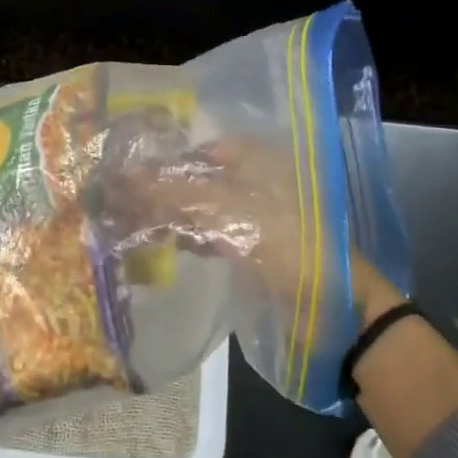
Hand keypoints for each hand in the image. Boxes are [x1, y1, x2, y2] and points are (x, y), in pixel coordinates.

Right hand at [99, 135, 317, 303]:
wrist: (335, 306)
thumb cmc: (286, 243)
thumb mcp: (229, 212)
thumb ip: (177, 193)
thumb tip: (125, 176)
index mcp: (257, 160)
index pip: (200, 150)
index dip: (165, 161)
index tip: (129, 175)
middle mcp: (254, 180)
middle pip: (198, 179)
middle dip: (162, 190)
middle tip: (121, 202)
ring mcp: (253, 215)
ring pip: (201, 208)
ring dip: (169, 215)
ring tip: (130, 222)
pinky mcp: (251, 245)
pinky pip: (210, 233)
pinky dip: (187, 236)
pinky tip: (160, 243)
§
What to produce: Can you quote exactly the lines from the one containing "ring dip: (169, 215)" through the last line of the records above, and nothing else?

Solution below:
ring dip: (169, 215)
ring tip: (130, 222)
pinky mcp: (251, 245)
pinky pip: (210, 233)
pinky dip: (187, 236)
pinky tip: (160, 243)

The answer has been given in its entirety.